LePage has referenced drug overdoses among Deering High School students during at least two of his weekly town hall meetings, in Damariscotta and Lewiston.
So far, LePage has not offered any public apology.
“It’s another example of ‘Ready, Fire, Aim,’” said Rep. Erik Jorgensen, D-Portland, whose district includes Deering High School. “I can’t imagine how the governor came up with this story about our students and our high school. This didn’t happen, plain and simple. He should check his facts.

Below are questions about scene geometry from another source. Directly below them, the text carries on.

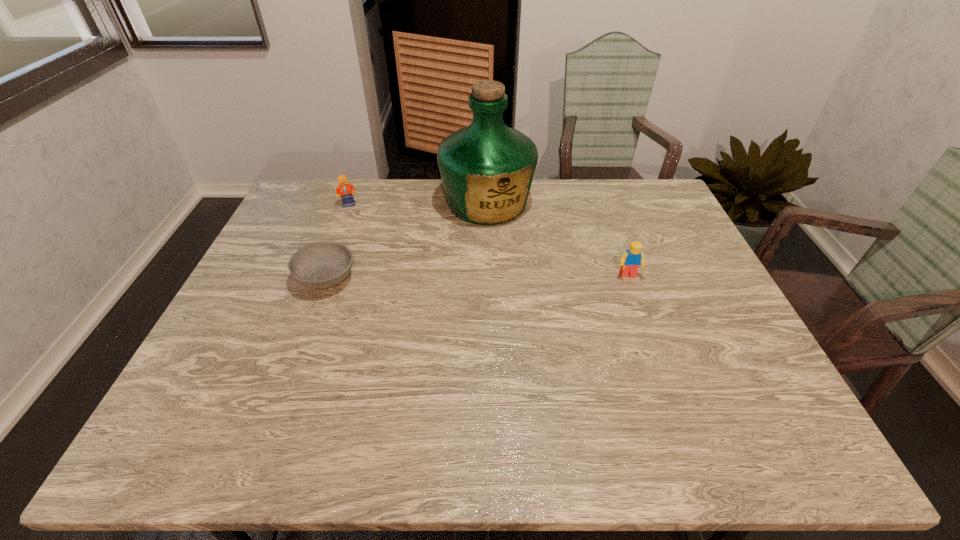
The image size is (960, 540). In the image, there is a desktop. In order to click on free region at the far left corner in this screenshot , I will do `click(335, 198)`.

Locate an element on the screen. The image size is (960, 540). vacant area at the near left corner of the desktop is located at coordinates (207, 397).

Find the location of a particular element. vacant space at the far right corner is located at coordinates (618, 179).

What are the coordinates of `vacant region at the near right corner of the desktop` in the screenshot? It's located at (720, 378).

Where is `empty location between the second object from right to left and the farther Lego`? The image size is (960, 540). empty location between the second object from right to left and the farther Lego is located at coordinates (418, 204).

The height and width of the screenshot is (540, 960). What are the coordinates of `free space between the liquor and the shortest object` in the screenshot? It's located at (406, 241).

Locate an element on the screen. Image resolution: width=960 pixels, height=540 pixels. free spot between the tallest object and the nearer Lego is located at coordinates (558, 239).

This screenshot has height=540, width=960. In order to click on free space between the liquor and the bowl in this screenshot , I will do `click(406, 241)`.

Where is `vacant space that's between the rightmost object and the farther Lego`? vacant space that's between the rightmost object and the farther Lego is located at coordinates (489, 240).

At what (x,y) coordinates should I click in order to perform the action: click on vacant area that lies between the right Lego and the left Lego. Please return your answer as a coordinate pair (x, y). The height and width of the screenshot is (540, 960). Looking at the image, I should click on (489, 240).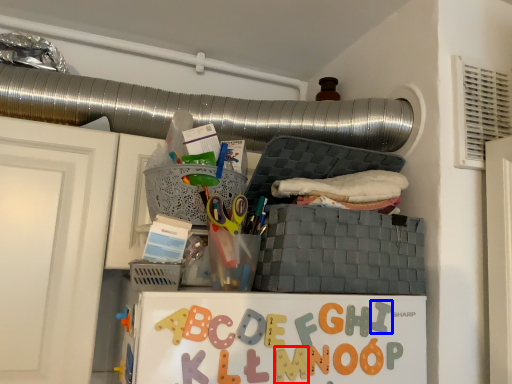
Question: Among these objects, which one is nearest to the camera, alphabet (highlighted by a red box) or alphabet (highlighted by a blue box)?

Choices:
 (A) alphabet
 (B) alphabet

Answer: (A)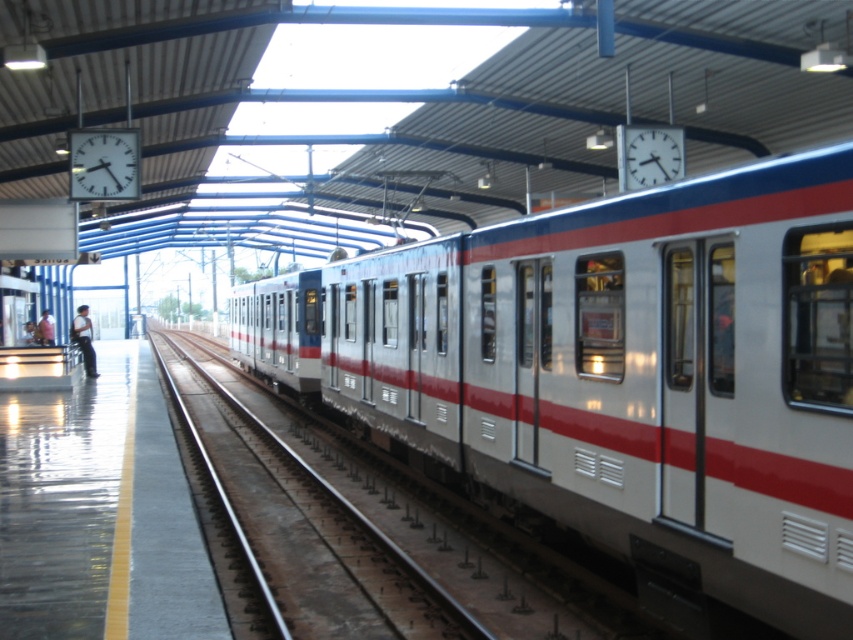
Question: Can you confirm if silver metallic train at center is smaller than light pink shirt at left?

Choices:
 (A) yes
 (B) no

Answer: (B)

Question: Is light blue jeans at left wider than light pink shirt at left?

Choices:
 (A) no
 (B) yes

Answer: (A)

Question: Which of the following is the closest to the observer?

Choices:
 (A) (85, 342)
 (B) (466, 410)
 (C) (415, 595)

Answer: (C)

Question: Among these objects, which one is farthest from the camera?

Choices:
 (A) light blue jeans at left
 (B) metallic track at center

Answer: (A)

Question: Is metallic track at center wider than light pink shirt at left?

Choices:
 (A) no
 (B) yes

Answer: (B)

Question: Which is nearer to the silver metallic train at center?

Choices:
 (A) metallic track at center
 (B) light blue jeans at left
 (C) light pink shirt at left

Answer: (A)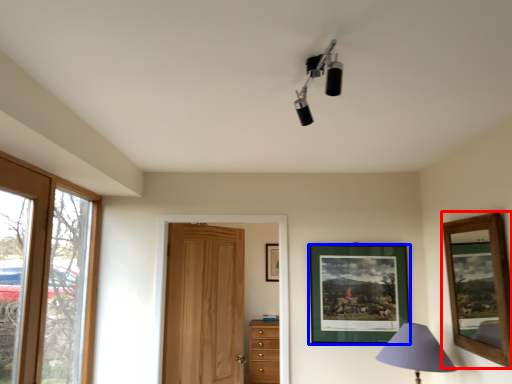
Question: Which of the following is the farthest to the observer, picture frame (highlighted by a red box) or picture frame (highlighted by a blue box)?

Choices:
 (A) picture frame
 (B) picture frame

Answer: (B)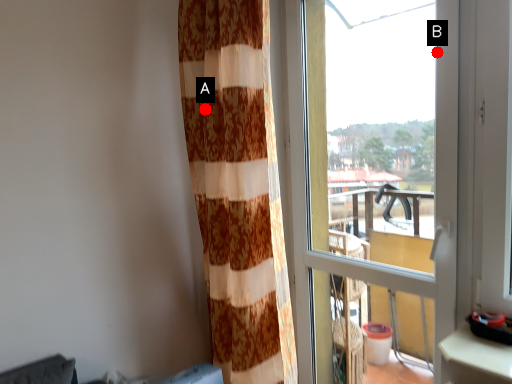
Question: Two points are circled on the image, labeled by A and B beside each circle. Which point is further to the camera?

Choices:
 (A) A is further
 (B) B is further

Answer: (A)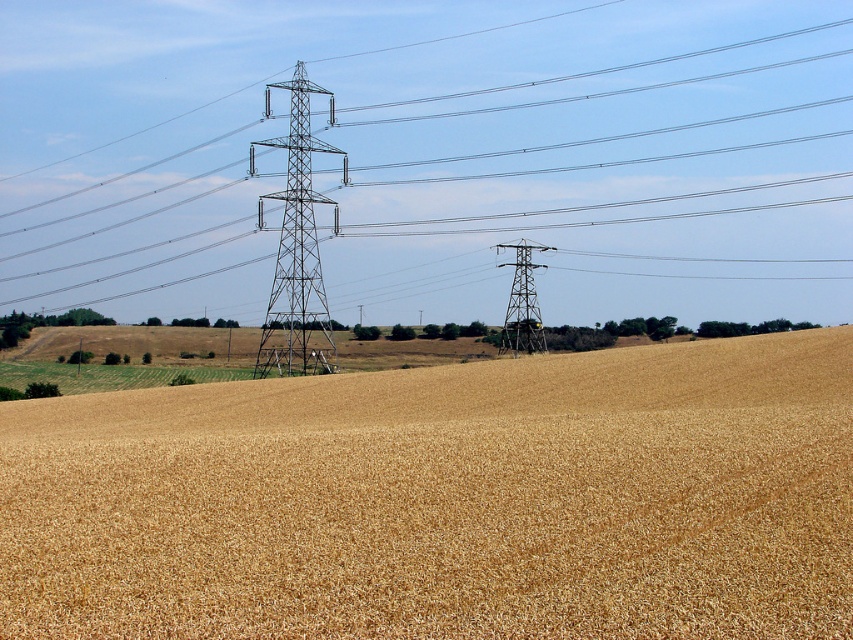
Question: Can you confirm if metallic silver power line at upper center is bigger than golden matte wheat field at center?

Choices:
 (A) no
 (B) yes

Answer: (B)

Question: Is metallic silver tower at center smaller than metallic gray tower at center?

Choices:
 (A) yes
 (B) no

Answer: (B)

Question: Which point is farther from the camera taking this photo?

Choices:
 (A) (422, 468)
 (B) (518, 310)

Answer: (B)

Question: Which point is closer to the camera?

Choices:
 (A) golden matte wheat field at center
 (B) metallic gray tower at center
 (C) metallic silver power line at upper center
 (D) metallic silver tower at center

Answer: (A)

Question: Which point is farther to the camera?

Choices:
 (A) [311, 86]
 (B) [529, 349]

Answer: (B)

Question: Is metallic silver power line at upper center smaller than golden matte wheat field at center?

Choices:
 (A) yes
 (B) no

Answer: (B)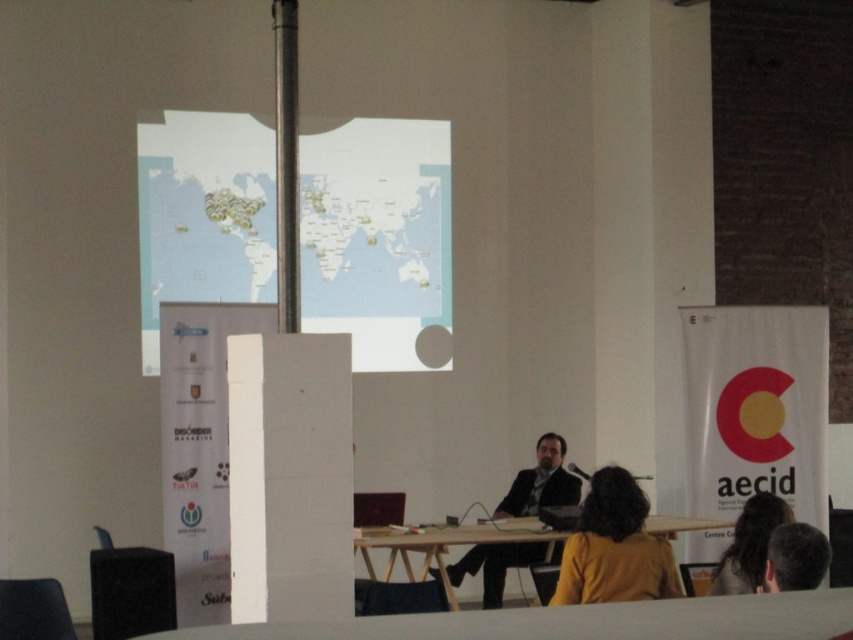
Is point (595, 544) more distant than point (766, 492)?

No, (595, 544) is closer to viewer.

Which is below, yellow fabric jacket at center or dark brown hair at lower right?

yellow fabric jacket at center is below.

Between point (651, 566) and point (740, 582), which one is positioned behind?

The point (740, 582) is behind.

Locate an element on the screen. yellow fabric jacket at center is located at coordinates (614, 547).

Can you confirm if yellow fabric jacket at center is positioned above gray hair at upper right?

Actually, yellow fabric jacket at center is below gray hair at upper right.

Does yellow fabric jacket at center appear under gray hair at upper right?

Yes.

Is point (599, 595) closer to camera compared to point (773, 547)?

No, (599, 595) is further to viewer.

Locate an element on the screen. yellow fabric jacket at center is located at coordinates (614, 547).

Is wooden at center thinner than dark brown hair at lower right?

No.

Measure the distance between wooden at center and camera.

The distance of wooden at center from camera is 7.05 meters.

Find the location of a particular element. wooden at center is located at coordinates (444, 545).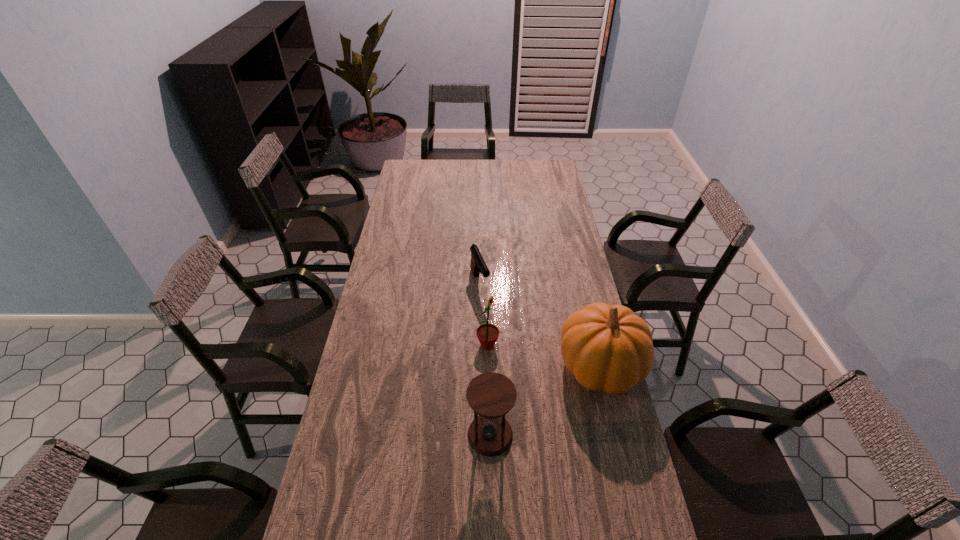
Where is `free spot between the rightmost object and the sunflower`? This screenshot has height=540, width=960. free spot between the rightmost object and the sunflower is located at coordinates (544, 356).

Image resolution: width=960 pixels, height=540 pixels. Find the location of `vacant area between the nearest object and the farthest object`. vacant area between the nearest object and the farthest object is located at coordinates (485, 359).

I want to click on free space that is in between the rightmost object and the farthest object, so click(x=540, y=325).

The image size is (960, 540). Identify the location of free space between the nearest object and the rightmost object. (545, 401).

This screenshot has width=960, height=540. What are the coordinates of `free point between the rightmost object and the sunflower` in the screenshot? It's located at (544, 356).

Identify which object is the nearest to the pumpkin. Please provide its 2D coordinates. Your answer should be formatted as a tuple, i.e. [(x, y)], where the tuple contains the x and y coordinates of a point satisfying the conditions above.

[(491, 395)]

Locate an element on the screen. Image resolution: width=960 pixels, height=540 pixels. the third closest object to the hourglass is located at coordinates (478, 265).

In order to click on blank space that satisfies the following two spatial constraints: 1. on the front side of the rightmost object; 2. on the right side of the pistol in this screenshot , I will do `click(479, 367)`.

In order to click on vacant space that satisfies the following two spatial constraints: 1. on the back side of the pumpkin; 2. on the right side of the hourglass in this screenshot , I will do `click(489, 367)`.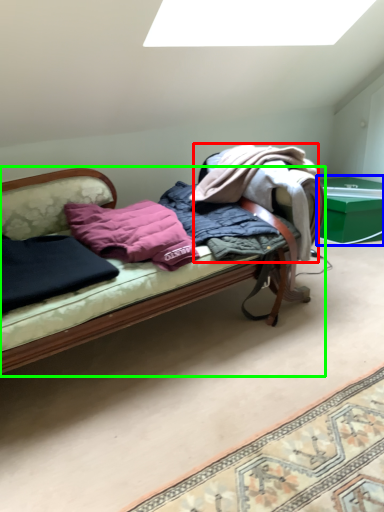
Question: Which object is the farthest from clothing (highlighted by a red box)? Choose among these: table (highlighted by a blue box) or studio couch (highlighted by a green box).

Choices:
 (A) table
 (B) studio couch

Answer: (A)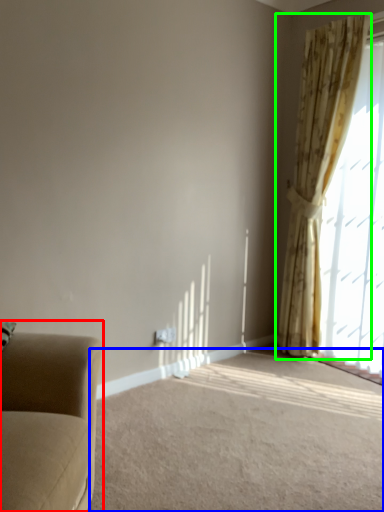
Question: Which object is positioned closest to studio couch (highlighted by a red box)? Select from plain (highlighted by a blue box) and curtain (highlighted by a green box).

Choices:
 (A) plain
 (B) curtain

Answer: (A)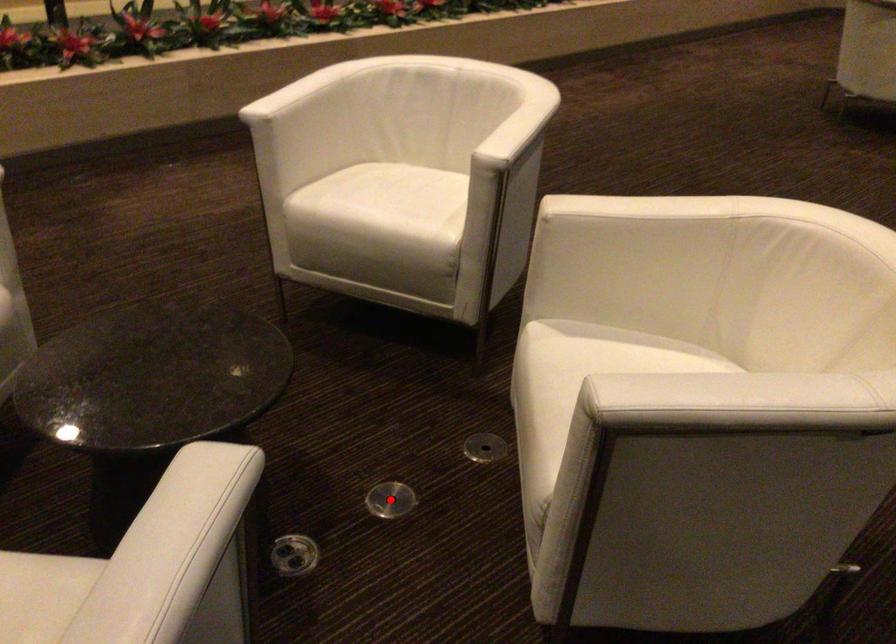
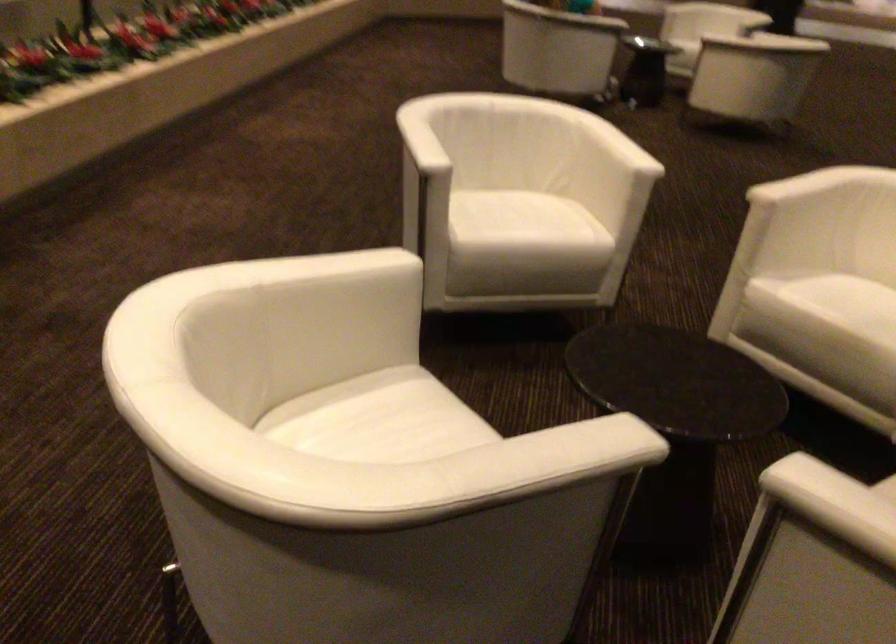
Question: I am providing you with two images of the same scene from different viewpoints. A red point is marked on the first image. At the location where the point appears in image 1, is it still visible in image 2?

Choices:
 (A) Yes
 (B) No

Answer: (B)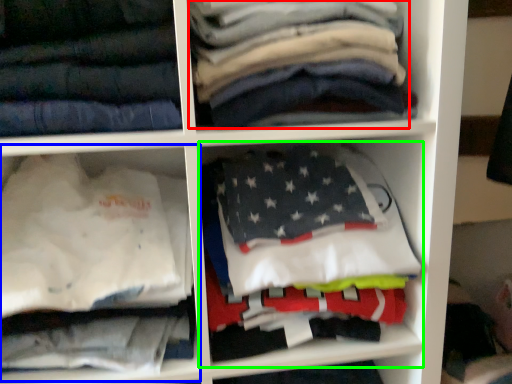
Question: Based on their relative distances, which object is farther from clothing (highlighted by a red box)? Choose from cabinet (highlighted by a blue box) and cabinet (highlighted by a green box).

Choices:
 (A) cabinet
 (B) cabinet

Answer: (A)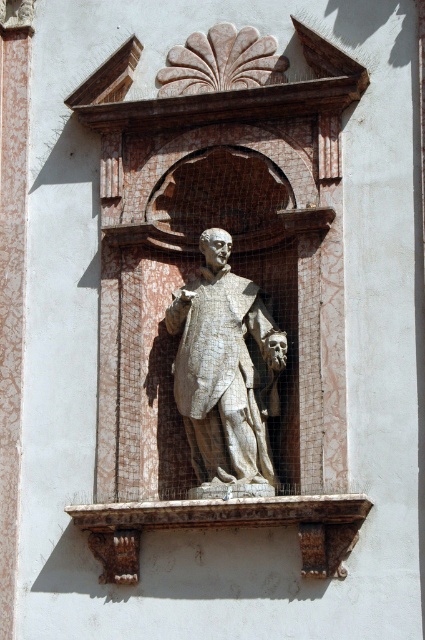
Does white marble statue at center appear on the right side of rustic stone ledge at center?

Incorrect, white marble statue at center is not on the right side of rustic stone ledge at center.

Does white marble statue at center appear under rustic stone ledge at center?

No.

Where is `white marble statue at center`? The image size is (425, 640). white marble statue at center is located at coordinates (224, 369).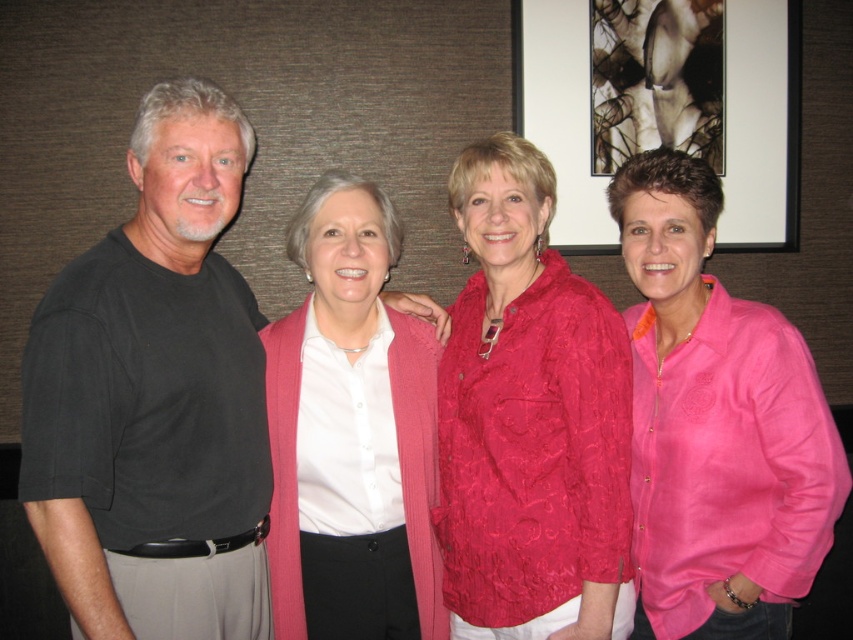
Question: Which object is positioned closest to the pink satin blouse at right?

Choices:
 (A) black cotton t-shirt at left
 (B) pink knitted cardigan at center
 (C) matte pink blouse at center
 (D) black glossy picture frame at upper center

Answer: (C)

Question: Which point is closer to the camera taking this photo?

Choices:
 (A) (146, 177)
 (B) (666, 369)
 (C) (595, 596)
 (D) (613, 90)

Answer: (C)

Question: Does matte pink blouse at center lie in front of pink satin blouse at right?

Choices:
 (A) no
 (B) yes

Answer: (B)

Question: From the image, what is the correct spatial relationship of pink satin blouse at right in relation to black glossy picture frame at upper center?

Choices:
 (A) below
 (B) above

Answer: (A)

Question: Is matte pink blouse at center smaller than black glossy picture frame at upper center?

Choices:
 (A) no
 (B) yes

Answer: (A)

Question: Estimate the real-world distances between objects in this image. Which object is farther from the pink satin blouse at right?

But more than that, he owes the hardworking students and faculty of Deering an apology.”
LePage said on “Maine Calling” that he knew of one situation in which a Deering student overdosing on heroin was taken by LifeFlight medical helicopter to Maine Medical Center, “and he survived.”
Thomas Judge, the executive director of LifeFlight of Maine, the state’s only emergency airlift service, said over the organization’s 18-year history it has flown numerous high school students from high schools.
Judge said federal patient confidentiality laws prohibited him from disclosing what those students were transported for but that it was “usually because of an injury.”
Without apologizing to Deering High School, LePage went on to say he was sure there were drugs in Maine schools. “You can ask for all the apologies in the world, but let’s make sure we keep our kids alive,” LePage said.
He earlier in the show suggested that the U.S. Attorney General’s Office should investigate the problem of drugs in Maine’s public schools.
He later said it would be a local issue as to whether schools wanted to provide Narcan to students.
“I assume that school nurses have Narcan already,” LePage said in response to a caller who asked if he would support school nurses having Narcan.
“Our school system is a local control system,” he said. “All EMS, nurses, medical professionals, all are entitled to have it, so if the schools don’t do it, that’s a school decision, not a state decision.”
In a message to the Sun Journal, LePage’s press secretary Adrienne Bennett shared Emergency Medical Services data showing that in 2015 at least 10 people under the age of 18 were administered Narcan while another 100 Mainers between the ages of 18 and 24 were also given the antidote in 2015.
“Some of these 18-year-olds may be high school students,” Bennett wrote. “This is a problem. It is very concerning to our governor that our youth are being administered Narcan shots. This is the story. And please note, these are only EMS statistics, which only indicate part of the problem. This data does not include shots given by family members, doctors or anyone else.”
Bennett said the press was too focused on “he said, she said” stories and not on the actual substance of Maine’s drug problem.
Christopher Cousins of the Bangor Daily News contributed to this report.